─── Source text ───
Modern techniques for solving forensic cases started to develop in the late 19th century. In the 1890s Francis Dalton summed up earlier studies in a book about fingerprints, demonstrating that each person has unique prints that do not change with age.

At the same time, Argentina became the first country to use fingerprinting in criminal cases. In 1904 the New York City police force began collecting the fingerprints of prisoners. Then the first crime lab, using scientific techniques to examine evidence, opened in France in 1910. Since then, equipment has improved with technology, incorporating computers and other high-tech instruments.

Almost every scientific field could be involved in forensics in some way. Here are just a few of the professionals who might work on a case: chemists, psychologists, pathologists (disease), botanists (plants), odontologists (teeth), entomologists (insects), and anthropologists (humans). So if you study forensics, you might use physics for comparing densities and investigating bullet impact; chemistry for identifying unknown substances, such as white powder that could be a drug; biology for identifying blood and DNA; and earth science for soil evidence.
─── Dataset content ───
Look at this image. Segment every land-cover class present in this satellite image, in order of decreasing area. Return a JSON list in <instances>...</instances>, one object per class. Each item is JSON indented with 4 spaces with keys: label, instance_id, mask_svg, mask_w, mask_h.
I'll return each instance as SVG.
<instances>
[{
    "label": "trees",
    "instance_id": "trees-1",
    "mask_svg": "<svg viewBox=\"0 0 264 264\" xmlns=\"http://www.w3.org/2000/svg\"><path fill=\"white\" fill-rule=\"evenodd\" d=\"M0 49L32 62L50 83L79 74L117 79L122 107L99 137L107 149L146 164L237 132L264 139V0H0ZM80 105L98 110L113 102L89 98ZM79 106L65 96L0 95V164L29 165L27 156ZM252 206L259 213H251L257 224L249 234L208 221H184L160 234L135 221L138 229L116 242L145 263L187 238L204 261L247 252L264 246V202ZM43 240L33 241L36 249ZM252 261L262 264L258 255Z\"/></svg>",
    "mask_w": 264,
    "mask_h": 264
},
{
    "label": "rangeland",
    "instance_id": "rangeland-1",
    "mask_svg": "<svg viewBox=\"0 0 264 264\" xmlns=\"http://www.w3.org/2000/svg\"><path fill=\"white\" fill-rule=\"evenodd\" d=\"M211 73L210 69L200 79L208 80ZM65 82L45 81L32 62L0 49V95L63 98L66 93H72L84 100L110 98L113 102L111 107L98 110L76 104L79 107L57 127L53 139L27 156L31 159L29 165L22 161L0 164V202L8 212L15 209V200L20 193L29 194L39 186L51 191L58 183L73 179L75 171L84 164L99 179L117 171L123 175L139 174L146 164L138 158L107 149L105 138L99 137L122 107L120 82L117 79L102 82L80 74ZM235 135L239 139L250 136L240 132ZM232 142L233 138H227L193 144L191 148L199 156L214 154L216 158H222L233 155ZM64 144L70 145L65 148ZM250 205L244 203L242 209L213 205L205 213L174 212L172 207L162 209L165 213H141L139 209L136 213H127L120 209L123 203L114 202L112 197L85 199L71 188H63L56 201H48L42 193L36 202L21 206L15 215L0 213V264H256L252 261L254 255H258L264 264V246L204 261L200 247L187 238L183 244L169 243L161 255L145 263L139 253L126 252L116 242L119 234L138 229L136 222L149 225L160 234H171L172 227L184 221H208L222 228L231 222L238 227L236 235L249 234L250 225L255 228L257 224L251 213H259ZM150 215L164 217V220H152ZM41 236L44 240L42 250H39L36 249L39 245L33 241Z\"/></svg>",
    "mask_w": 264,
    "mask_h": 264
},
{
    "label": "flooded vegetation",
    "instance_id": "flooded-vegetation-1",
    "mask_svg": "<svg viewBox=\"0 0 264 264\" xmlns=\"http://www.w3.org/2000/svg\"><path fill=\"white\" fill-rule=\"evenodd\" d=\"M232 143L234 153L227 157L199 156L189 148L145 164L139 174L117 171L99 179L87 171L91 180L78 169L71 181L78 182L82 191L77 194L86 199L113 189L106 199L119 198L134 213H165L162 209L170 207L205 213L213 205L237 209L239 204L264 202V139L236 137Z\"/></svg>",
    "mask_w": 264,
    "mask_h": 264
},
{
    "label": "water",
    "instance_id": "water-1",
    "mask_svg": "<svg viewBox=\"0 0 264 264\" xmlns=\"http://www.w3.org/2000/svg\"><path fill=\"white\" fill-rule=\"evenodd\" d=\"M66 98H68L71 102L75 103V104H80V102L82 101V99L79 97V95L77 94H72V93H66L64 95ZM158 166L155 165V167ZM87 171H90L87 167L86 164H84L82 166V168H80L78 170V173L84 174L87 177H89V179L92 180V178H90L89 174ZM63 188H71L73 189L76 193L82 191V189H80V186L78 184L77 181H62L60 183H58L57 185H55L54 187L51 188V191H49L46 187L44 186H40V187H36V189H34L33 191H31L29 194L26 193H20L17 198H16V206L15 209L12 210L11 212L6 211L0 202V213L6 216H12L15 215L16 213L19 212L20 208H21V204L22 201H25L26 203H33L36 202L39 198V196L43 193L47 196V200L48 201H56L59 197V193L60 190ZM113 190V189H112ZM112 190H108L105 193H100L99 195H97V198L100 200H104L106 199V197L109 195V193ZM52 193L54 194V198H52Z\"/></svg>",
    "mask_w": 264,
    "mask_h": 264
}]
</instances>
───
» What you will do:
A - According to the forensics passage, in which country and in what year did the first crime lab open?
B - Carry on the forensics passage from its final sentence.
The data come from a source unrelated to the forensics passage.

» Answers for this exercise:
A - It opened in France in 1910.

B -
The foundational principle of forensics is that a person always brings something to the crime scene and always leaves something.

Often this is in the form of trace evidence: hair, fiber from clothing, chips of paint or glass, residue, and other “traces” of who was there. Hair evidence is examined in a lab under a compound microscope.

Experts look at the color and shape of hair, but they also find out what stage of growth the hair was at in order to determine how it was left behind. At the last stage, it might have been shed naturally. But if the hair was at an early stage, it might have been torn out by hard physical contact. Think of situations where different kinds of hair – not just human – might be good clues.

In cases of violent or suspicious deaths, a medical examiner looks at the victim.

The examiner uses body temperature, the presence of bacteria, how digested the victim’s food is, and other means to find out when the person died. He also looks for wounds or marks that suggest a struggle, and does an autopsy to examine the inside of the body as well.

In cases where a death might be murder made to look like suicide, an investigator uses signs in the victim’s body. In a drowning death, are there diatoms (microscopic water creatures) inside the body, from swallowing water? If so, do they match the diatoms found in the water where the body was?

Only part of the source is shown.